Cleft lip and palate develops during embryogenesis due to an alteration in the fusion of the tissues which will form the upper lip and palate. The rate of occurrence in Chile is 1.6 per 1000 live births. The object of the present study was to determine the effectiveness of the Grayson nasoalveolar molding appliance in reducing the gap between the alveolar segments in cases of unilateral cleft lip and palate by sex, age at start of treatment, initial gap between the alveolar segments, and number of checkups.

Methods:

The study design was quasi-experimental, with measurements taken before and after surgery and no control group. The authors studied the medical records and models of a sample of 52 patients with complete unilateral cleft lip and palate who were discharged after treatment using Grayson nasoalveolar molding appliance. Treatment was considered effective when the final gap was 3 mm or less. Then the percentage of cases in which treatment was effective, applying statistical tests, including log regression, to assess the influence of other variables was calculated.

Results:

The authors observed that the Grayson nasoalveolar molding appliance was effective in 69.23% of patients.

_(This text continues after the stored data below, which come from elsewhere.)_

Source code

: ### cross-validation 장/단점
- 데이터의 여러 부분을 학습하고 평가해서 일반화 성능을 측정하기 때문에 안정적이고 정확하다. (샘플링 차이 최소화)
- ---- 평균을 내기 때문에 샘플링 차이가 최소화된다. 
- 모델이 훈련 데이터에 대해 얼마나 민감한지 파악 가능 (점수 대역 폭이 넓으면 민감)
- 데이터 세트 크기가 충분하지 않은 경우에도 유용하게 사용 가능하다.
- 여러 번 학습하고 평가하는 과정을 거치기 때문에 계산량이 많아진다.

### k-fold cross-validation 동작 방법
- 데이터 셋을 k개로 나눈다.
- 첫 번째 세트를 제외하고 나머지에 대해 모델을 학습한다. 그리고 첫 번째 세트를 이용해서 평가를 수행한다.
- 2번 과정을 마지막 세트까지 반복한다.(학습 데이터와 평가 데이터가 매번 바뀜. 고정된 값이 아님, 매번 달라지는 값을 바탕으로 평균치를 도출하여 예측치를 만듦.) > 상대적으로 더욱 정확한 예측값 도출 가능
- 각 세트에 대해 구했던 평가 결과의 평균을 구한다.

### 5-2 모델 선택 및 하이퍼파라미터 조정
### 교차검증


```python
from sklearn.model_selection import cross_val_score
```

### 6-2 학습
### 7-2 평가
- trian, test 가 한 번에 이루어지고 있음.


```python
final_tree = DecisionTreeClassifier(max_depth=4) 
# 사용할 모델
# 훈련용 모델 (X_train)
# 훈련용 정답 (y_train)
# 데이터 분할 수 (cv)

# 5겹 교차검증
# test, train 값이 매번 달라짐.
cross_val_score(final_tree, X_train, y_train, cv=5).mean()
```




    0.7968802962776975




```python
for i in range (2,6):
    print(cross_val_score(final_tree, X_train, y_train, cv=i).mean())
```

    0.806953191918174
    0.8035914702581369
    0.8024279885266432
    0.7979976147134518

Of the variables studied, the initial gap presented statistically significant differences (initial gap of 8–12 mm, effectiveness 82.61%); in the log regression, the same variable presented a statistically significant difference in the adjusted odds of effectiveness.

Conclusion:

Grayson nasoalveolar molding appliance presents good effectiveness in reducing the gap between the alveolar segments in patients with unilateral cleft lip and palate, especially in cases with a gap of 8 to 12 mm.